**Data:**
*** Begin section ***

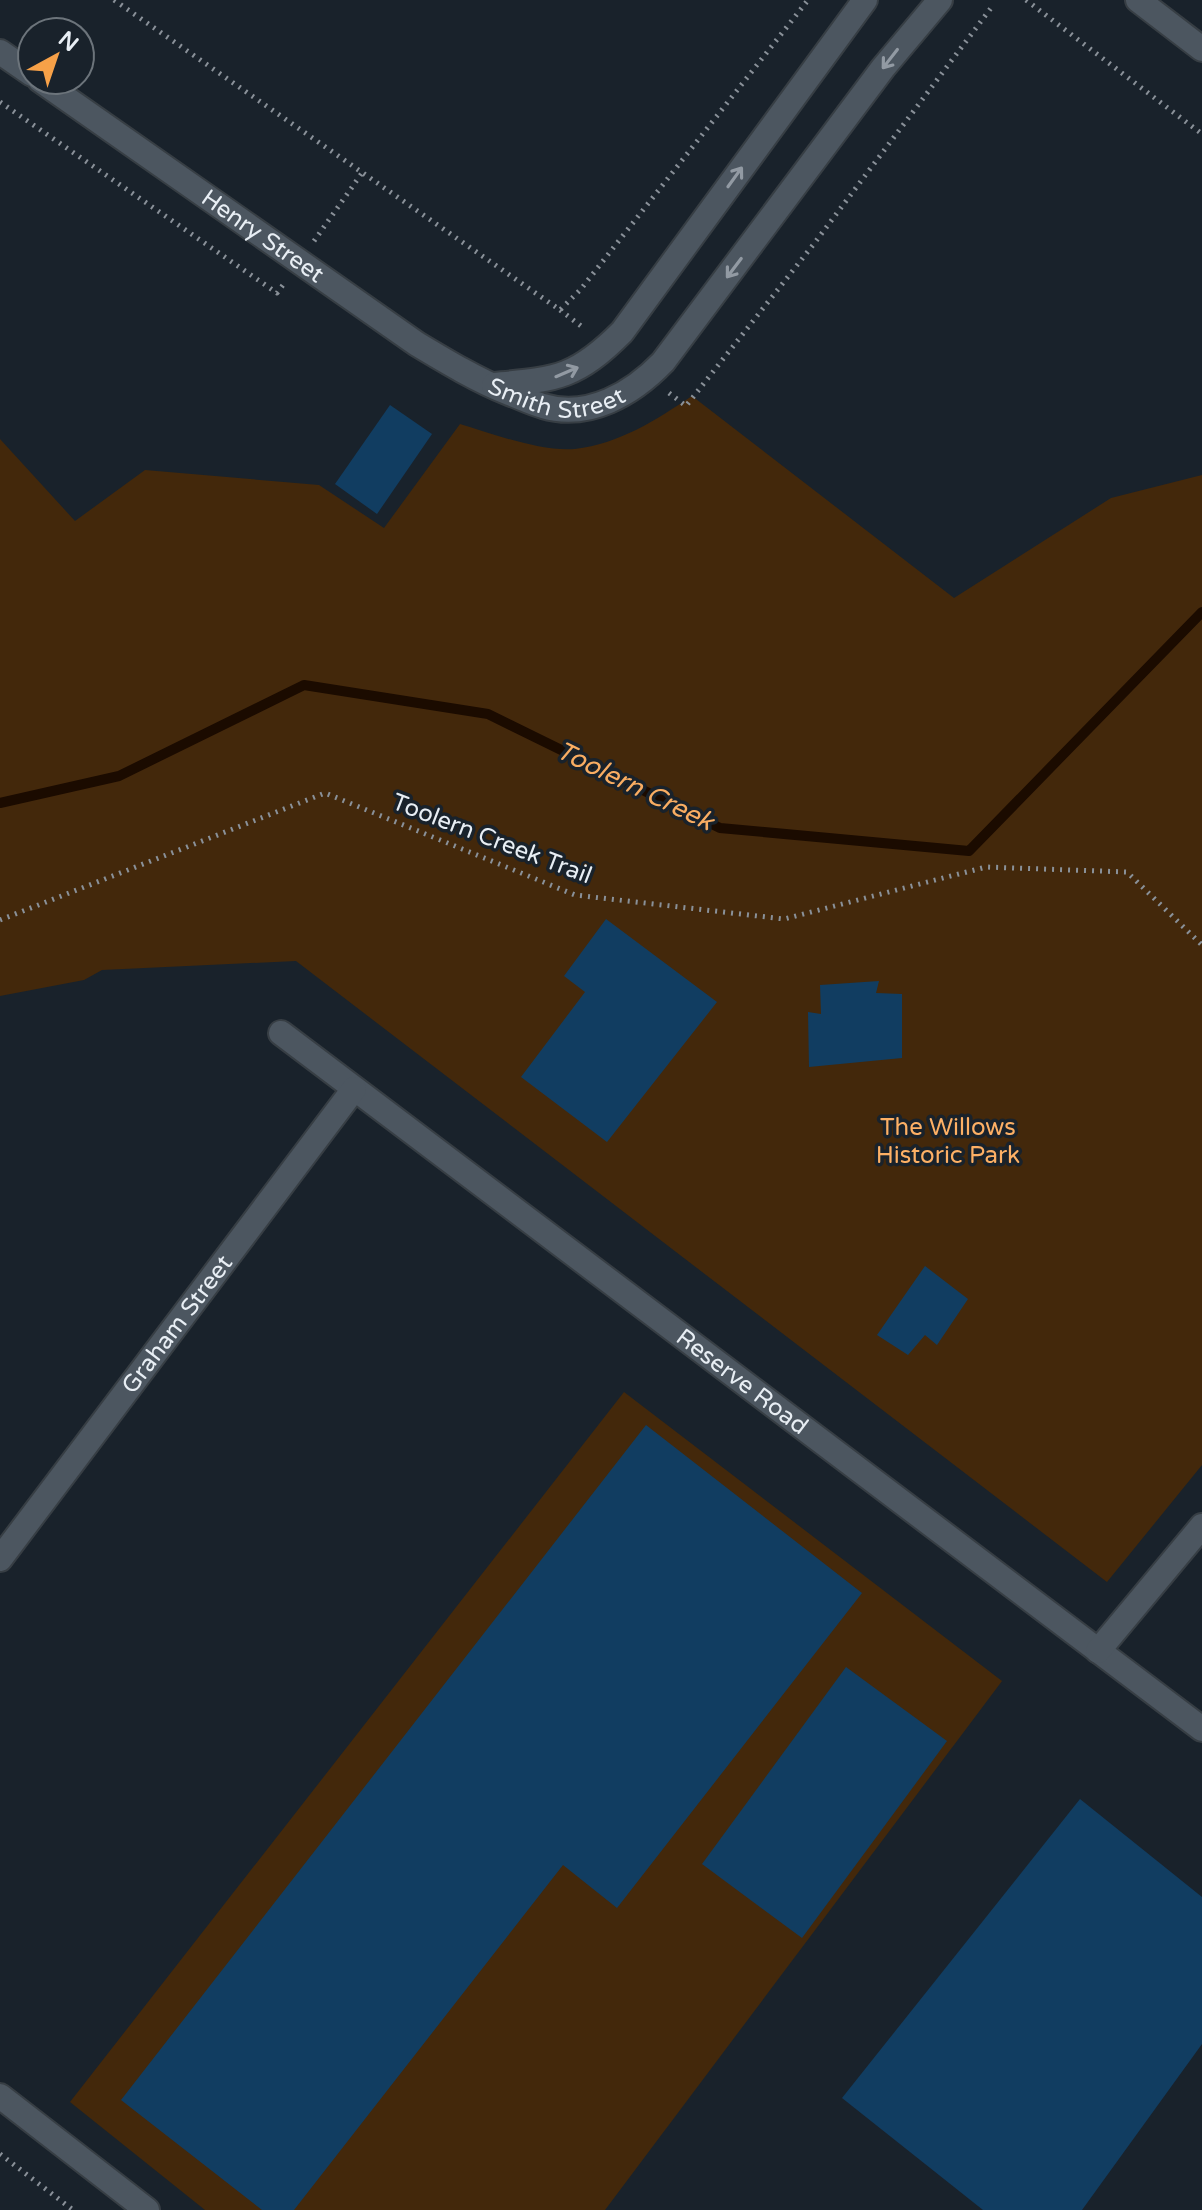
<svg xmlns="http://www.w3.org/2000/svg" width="1202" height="2210" viewBox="0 0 1202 2210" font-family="'Varela Round',sans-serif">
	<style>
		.green { fill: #43280b }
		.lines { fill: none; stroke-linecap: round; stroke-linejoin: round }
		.stream { stroke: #1b0b00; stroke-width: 10 }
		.building { fill: #113d61 }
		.minor-casing { stroke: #373e44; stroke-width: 28 }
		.path { stroke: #8a9199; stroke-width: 5; stroke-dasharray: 2 6; stroke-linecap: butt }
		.minor { stroke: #4c5660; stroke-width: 24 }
		.oneway { stroke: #929aa3 }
		.labels { text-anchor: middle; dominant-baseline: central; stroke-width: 7; stroke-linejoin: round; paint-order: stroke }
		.street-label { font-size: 24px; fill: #e8eef4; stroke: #19222b }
		.park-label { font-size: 24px; fill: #fdb065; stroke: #19222b }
		.water-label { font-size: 26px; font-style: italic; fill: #f9ad62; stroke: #19222b }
	</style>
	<rect width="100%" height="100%" fill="#19222b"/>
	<!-- green -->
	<g class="green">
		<path d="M692,396L954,598L1111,498L1202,475V1465L1107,1582L296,961L102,970L84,980L0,996V439L75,521L145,470L319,485L384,528L460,424C493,434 541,452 575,449C619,444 656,420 692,396Z"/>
		<path d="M624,1392L1002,1681L605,2210H205L70,2102Z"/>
	</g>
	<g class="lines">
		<!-- stream -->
		<path class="stream" d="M0,803L119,776L304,685L488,714L720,828L969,851L1202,612"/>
	</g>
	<!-- building -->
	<g class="building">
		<path d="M390,405L432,434L377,514L335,484Z"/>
		<path d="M606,919L717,1002L607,1142L521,1077L585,992L564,976Z"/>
		<path d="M879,981L876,993L902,994V1058L809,1067L808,1012L821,1014L820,985Z"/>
		<path d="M925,1266L968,1299L937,1345L925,1335L908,1355L877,1335Z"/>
		<path d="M646,1425L862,1593L617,1908L563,1865L294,2210H262L121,2100Z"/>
		<path d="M846,1667L947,1741L802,1938L702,1864Z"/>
		<path d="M1080,1799L1202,1897V2044L1082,2210H983L842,2098Z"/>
	</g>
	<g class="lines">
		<!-- minor casing -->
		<g class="minor-casing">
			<g id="minor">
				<path d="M1138,0L1202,49"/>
				<path d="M0,52L32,74"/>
				<path id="s1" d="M40,80L417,344C447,362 477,380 509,393C520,397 532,403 543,406C589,420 633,393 663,362L883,68L940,0"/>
				<path d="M494,385C556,379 575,379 622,332L865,0"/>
				<path id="s2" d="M281,1033L1202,1729"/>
				<path id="s3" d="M0,1559L354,1089"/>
				<path d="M1098,1651L1202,1526"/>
				<path d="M0,2096L147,2210"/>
			</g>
		</g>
		<!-- path -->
		<g class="path">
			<path d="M114,0L560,310L581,289L808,0"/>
			<path d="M1026,0L1202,134"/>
			<path d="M0,102L277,293L283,285"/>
			<path d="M314,241L362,173"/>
			<path d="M560,310L585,329"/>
			<path d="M669,393L686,406L813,245L994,4"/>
			<path d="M0,920L325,793L575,895L784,919L986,867L1127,872L1202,945"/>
			<path d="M0,2154L73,2210"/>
		</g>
		<!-- minor -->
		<use href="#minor" class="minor"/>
	</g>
	<!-- one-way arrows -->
	<defs><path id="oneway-shaft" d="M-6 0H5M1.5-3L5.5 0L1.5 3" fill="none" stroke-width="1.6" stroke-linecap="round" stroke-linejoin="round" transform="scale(2)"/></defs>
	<g class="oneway">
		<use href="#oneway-shaft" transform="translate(890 59) rotate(128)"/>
		<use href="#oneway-shaft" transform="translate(735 177) rotate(-54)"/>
		<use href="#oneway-shaft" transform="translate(734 268) rotate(127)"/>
		<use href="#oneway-shaft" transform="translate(567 372) rotate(-23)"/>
	</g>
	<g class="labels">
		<!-- street labels -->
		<g class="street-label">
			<text stroke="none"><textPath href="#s1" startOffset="272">Henry Street</textPath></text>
			<text stroke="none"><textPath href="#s1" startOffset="614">Smith Street</textPath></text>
			<text transform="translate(492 839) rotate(21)">Toolern Creek Trail</text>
			<text stroke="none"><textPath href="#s3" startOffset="294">Graham Street</textPath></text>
			<text stroke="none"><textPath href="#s2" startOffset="578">Reserve Road</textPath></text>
		</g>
		<!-- park labels -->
		<g class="park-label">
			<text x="948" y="1127">The Willows<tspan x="948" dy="28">Historic Park</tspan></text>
		</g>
		<!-- water labels -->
		<g class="water-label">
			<text transform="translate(635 786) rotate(26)">Toolern Creek</text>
		</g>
	</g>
	<!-- north arrow -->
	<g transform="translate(56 56) rotate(40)"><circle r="38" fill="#19222b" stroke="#6c747b" stroke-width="2"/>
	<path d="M0-6L14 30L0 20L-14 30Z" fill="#f7a148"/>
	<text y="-12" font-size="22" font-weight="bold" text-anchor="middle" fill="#e8eef4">N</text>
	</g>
</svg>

*** End section ***

**What you need to do:** Each record above must be retyped exactly as given, with the images excluded.

**Solution to this exercise:**
<svg xmlns="http://www.w3.org/2000/svg" width="1202" height="2210" viewBox="0 0 1202 2210" font-family="'Varela Round',sans-serif">
	<style>
		.green { fill: #43280b }
		.lines { fill: none; stroke-linecap: round; stroke-linejoin: round }
		.stream { stroke: #1b0b00; stroke-width: 10 }
		.building { fill: #113d61 }
		.minor-casing { stroke: #373e44; stroke-width: 28 }
		.path { stroke: #8a9199; stroke-width: 5; stroke-dasharray: 2 6; stroke-linecap: butt }
		.minor { stroke: #4c5660; stroke-width: 24 }
		.oneway { stroke: #929aa3 }
		.labels { text-anchor: middle; dominant-baseline: central; stroke-width: 7; stroke-linejoin: round; paint-order: stroke }
		.street-label { font-size: 24px; fill: #e8eef4; stroke: #19222b }
		.park-label { font-size: 24px; fill: #fdb065; stroke: #19222b }
		.water-label { font-size: 26px; font-style: italic; fill: #f9ad62; stroke: #19222b }
	</style>
	<rect width="100%" height="100%" fill="#19222b"/>
	<!-- green -->
	<g class="green">
		<path d="M692,396L954,598L1111,498L1202,475V1465L1107,1582L296,961L102,970L84,980L0,996V439L75,521L145,470L319,485L384,528L460,424C493,434 541,452 575,449C619,444 656,420 692,396Z"/>
		<path d="M624,1392L1002,1681L605,2210H205L70,2102Z"/>
	</g>
	<g class="lines">
		<!-- stream -->
		<path class="stream" d="M0,803L119,776L304,685L488,714L720,828L969,851L1202,612"/>
	</g>
	<!-- building -->
	<g class="building">
		<path d="M390,405L432,434L377,514L335,484Z"/>
		<path d="M606,919L717,1002L607,1142L521,1077L585,992L564,976Z"/>
		<path d="M879,981L876,993L902,994V1058L809,1067L808,1012L821,1014L820,985Z"/>
		<path d="M925,1266L968,1299L937,1345L925,1335L908,1355L877,1335Z"/>
		<path d="M646,1425L862,1593L617,1908L563,1865L294,2210H262L121,2100Z"/>
		<path d="M846,1667L947,1741L802,1938L702,1864Z"/>
		<path d="M1080,1799L1202,1897V2044L1082,2210H983L842,2098Z"/>
	</g>
	<g class="lines">
		<!-- minor casing -->
		<g class="minor-casing">
			<g id="minor">
				<path d="M1138,0L1202,49"/>
				<path d="M0,52L32,74"/>
				<path id="s1" d="M40,80L417,344C447,362 477,380 509,393C520,397 532,403 543,406C589,420 633,393 663,362L883,68L940,0"/>
				<path d="M494,385C556,379 575,379 622,332L865,0"/>
				<path id="s2" d="M281,1033L1202,1729"/>
				<path id="s3" d="M0,1559L354,1089"/>
				<path d="M1098,1651L1202,1526"/>
				<path d="M0,2096L147,2210"/>
			</g>
		</g>
		<!-- path -->
		<g class="path">
			<path d="M114,0L560,310L581,289L808,0"/>
			<path d="M1026,0L1202,134"/>
			<path d="M0,102L277,293L283,285"/>
			<path d="M314,241L362,173"/>
			<path d="M560,310L585,329"/>
			<path d="M669,393L686,406L813,245L994,4"/>
			<path d="M0,920L325,793L575,895L784,919L986,867L1127,872L1202,945"/>
			<path d="M0,2154L73,2210"/>
		</g>
		<!-- minor -->
		<use href="#minor" class="minor"/>
	</g>
	<!-- one-way arrows -->
	<defs><path id="oneway-shaft" d="M-6 0H5M1.5-3L5.5 0L1.5 3" fill="none" stroke-width="1.6" stroke-linecap="round" stroke-linejoin="round" transform="scale(2)"/></defs>
	<g class="oneway">
		<use href="#oneway-shaft" transform="translate(890 59) rotate(128)"/>
		<use href="#oneway-shaft" transform="translate(735 177) rotate(-54)"/>
		<use href="#oneway-shaft" transform="translate(734 268) rotate(127)"/>
		<use href="#oneway-shaft" transform="translate(567 372) rotate(-23)"/>
	</g>
	<g class="labels">
		<!-- street labels -->
		<g class="street-label">
			<text stroke="none"><textPath href="#s1" startOffset="272">Henry Street</textPath></text>
			<text stroke="none"><textPath href="#s1" startOffset="614">Smith Street</textPath></text>
			<text transform="translate(492 839) rotate(21)">Toolern Creek Trail</text>
			<text stroke="none"><textPath href="#s3" startOffset="294">Graham Street</textPath></text>
			<text stroke="none"><textPath href="#s2" startOffset="578">Reserve Road</textPath></text>
		</g>
		<!-- park labels -->
		<g class="park-label">
			<text x="948" y="1127">The Willows<tspan x="948" dy="28">Historic Park</tspan></text>
		</g>
		<!-- water labels -->
		<g class="water-label">
			<text transform="translate(635 786) rotate(26)">Toolern Creek</text>
		</g>
	</g>
	<!-- north arrow -->
	<g transform="translate(56 56) rotate(40)"><circle r="38" fill="#19222b" stroke="#6c747b" stroke-width="2"/>
	<path d="M0-6L14 30L0 20L-14 30Z" fill="#f7a148"/>
	<text y="-12" font-size="22" font-weight="bold" text-anchor="middle" fill="#e8eef4">N</text>
	</g>
</svg>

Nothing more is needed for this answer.